The draft is the father of the team
Something happens when you cross the wrong side of forty. Memories develop an aura about them. The past seems more significant. Part of this significance is nostalgia. But patterns also start to emerge from life events that previously went undetected. As Wordsworth put it: "The child is the father of the man." On the wrong side of forty you see that child more clearly than ever but you're powerless to guide him.
And so we come to another draft. Another number one pick. And another saviour. And bituman is happy. He told all of his friends in a fit of rage (when there was still snow) that it was his dream that Peter Chiarelli should become the General Manager of the Oilers. At the time he was not thinking McDavid, and even when McDavid happened, his spirit recoiled in disbelief.
As the McDavid moment arrives bituman can't help but think of the draft of five years ago. The draft is the father of the team. The Taylor vs Tyler drama is still somewhat fresh in our memories, and for the most part we've been pleased, haven't we? But some of us may have started to become less than pleased after reading the latest NHL re-draft; Taylor Hall dropped to fifth position (the re-draft is the father of the post). Thanks to Czechboy for bringing this to our attention.
Ben's verdict: Tyler Seguin
I decided to start by digging through the Copper and Blue archives, looking for clues. Could it be true? Is Tyler really that much better than Taylor? Most of the analyses and stats from back in the day called it as it actually happened, picking Hall as the right choice for our team.
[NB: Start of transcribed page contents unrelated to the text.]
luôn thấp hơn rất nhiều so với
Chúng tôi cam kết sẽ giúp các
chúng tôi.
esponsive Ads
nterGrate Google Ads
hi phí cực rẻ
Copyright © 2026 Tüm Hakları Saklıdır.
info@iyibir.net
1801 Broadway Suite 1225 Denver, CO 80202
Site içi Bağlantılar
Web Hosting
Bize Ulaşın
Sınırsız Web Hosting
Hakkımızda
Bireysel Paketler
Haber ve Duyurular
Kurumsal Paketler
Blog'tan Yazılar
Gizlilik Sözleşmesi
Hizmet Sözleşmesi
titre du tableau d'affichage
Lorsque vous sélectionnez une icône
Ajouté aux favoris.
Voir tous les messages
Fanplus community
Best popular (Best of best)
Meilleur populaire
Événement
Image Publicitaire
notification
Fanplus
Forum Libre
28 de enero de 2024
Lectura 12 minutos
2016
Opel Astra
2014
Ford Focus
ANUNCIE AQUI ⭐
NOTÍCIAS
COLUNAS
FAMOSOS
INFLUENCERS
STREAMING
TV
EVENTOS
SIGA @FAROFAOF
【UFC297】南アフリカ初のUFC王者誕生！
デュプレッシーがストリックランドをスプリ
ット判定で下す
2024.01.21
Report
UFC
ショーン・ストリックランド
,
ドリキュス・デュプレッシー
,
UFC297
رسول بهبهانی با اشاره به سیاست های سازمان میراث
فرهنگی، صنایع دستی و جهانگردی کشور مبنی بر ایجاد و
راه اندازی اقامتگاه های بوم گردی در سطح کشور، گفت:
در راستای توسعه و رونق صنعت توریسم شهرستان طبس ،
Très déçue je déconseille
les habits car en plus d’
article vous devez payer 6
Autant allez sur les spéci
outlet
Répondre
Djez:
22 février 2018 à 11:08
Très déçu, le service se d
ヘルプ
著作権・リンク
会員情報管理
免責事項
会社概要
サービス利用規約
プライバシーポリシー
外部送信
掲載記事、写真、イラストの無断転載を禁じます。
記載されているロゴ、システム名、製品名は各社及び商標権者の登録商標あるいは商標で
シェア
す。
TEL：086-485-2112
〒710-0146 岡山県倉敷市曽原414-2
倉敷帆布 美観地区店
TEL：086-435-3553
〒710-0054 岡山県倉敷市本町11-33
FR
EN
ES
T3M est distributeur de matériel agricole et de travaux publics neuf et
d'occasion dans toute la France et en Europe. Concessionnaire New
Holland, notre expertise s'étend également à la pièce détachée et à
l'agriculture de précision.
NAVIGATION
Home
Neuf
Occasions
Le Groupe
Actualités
Derek Zona fronted the interesting idea that since a lot of folks didn't figure that there was much difference between the first and second overall pick that the Oilers should trade the pick to Boston and squeeze a little more juice out of the lemon. But back in the day it seems like the one C&B author who might have nailed it, despite the laudanum, was Benjamin Massey:
Is there a chance that, in trying to avoid Eric Lindros, I'm picking Pat Falloon? I don't think so. Tyler Seguin is legit and everyone knows it. But I'd rather have a guy who's an A-grade player for seventy games a year for fifteen seasons than a guy who's an A+ for forty games a year in seven seasons… Ben's verdict: Tyler Seguin
Ben has been correct with his prophecy that Seguin would play more games per season than Hall. Over the past five years Hall has played in 299 regular season games and Seguin 354. 55 games is a big difference. It's not the 40 games per that the Massey decried, but there appears to be a significant difference in playing style and injuries between the two players.
As a result of playing more games Seguin has 189 even strength points to Hall's 168 and has out scored Hall 87 to 58.
When measured per hour Seguin produces more goals and more points than Hall, although Hall produces more assists. It seems the sometimes centre Seguin, initially billed for his play making skill, may be more of a pure scorer than Hall after all. The table below uses five-on-five regular season data from war-on-ice.
|Name||season||Gm||TOI/Gm||5v5 G||5v5 A||5v5 P||G60||A60||P60|
|Total or Average||299||14.94||58||110||168||0.792||1.48||2.27|
|Total or Average||354||13.39||87||102||189||1.068||1.242||2.31|
So on the surface, Seguin wins. But what if we look at the advanced stats?
The above chart shows Expected (ECA60, horizontal) versus Observed (CA60, vertical) Corsi Against per 60 minutes. By hovering over the bubbles you can see the relevant cartesian coordinates. Expected Corsi is a theoretical number from Stephen Burtch (you can read more about in my previous post). It tells you what Corsi we might expected from Taylor and Tyler given a host of contextual variables including age, time on ice, zone starts, quality of competition, and quality of teammates.
You might notice that Hall's bubbles are farther the right. Obviously, he's played on teams that are defensively weaker than Tyler. Hall's Bubbles are also higher meaning that we observed that he was on the ice for more Corsis against. This is all as we might expect.
Bubble size in the above chart corresponds to the difference between ECA60 and CA60 (dCA60). Bigger bubbles in this case (Corsi Against) are not a good thing. Bigger bubbles mean that the player gave up more Corsis than expected.
What the above chart tells us is that when it comes to defense, Tyler's better.
The above chart shows Expected (ECF60, horizontal) versus Observed (CF60, vertical) Corsi For per 60 minutes. Corsi For corresponds to a player's ability to drive possession and shot attempts.
Hall's bubbles are lower and farther to the left. This is what we might expect. Tyler's played on better scoring teams than Taylor. Taylor's Expected and Observed Corsis are lower.
Bigger bubbles in this chart are good. Bigger bubbles mean the player in question exceeded expectations by producing more Corsis than expected. It's sort of more even here, although we can say for certain that Hall's been hurting the last two seasons under Eakins. For whatever reason he hasn't been driving possession.
This third chart is the combination of the previous two. It shows cobserved and expected Corsi-For Percentage per 60 minutes. Tyler's situation has been more positive. Burtch's formula expects him to have a higher CF% and he does, for the most part. Bubble size corresponds to dCorsi, or delta Corsi: the differential between Expected and Observed Corsi for percentage. Bigger bubbles are better. Although it's somewhat even, Tyler wins.
The above bar chart shows dCorsi only (same data as bubble size in chart three).
Over the past five seasons Tyler Seguin has an average dCorsi of 2.74, while Taylor Hall's average dCorsi 0.83. Seguin exceeds expectations to a greater degree than Hall.
Is the NHL.com re-draft right? You tell me. The post is the father of the comment.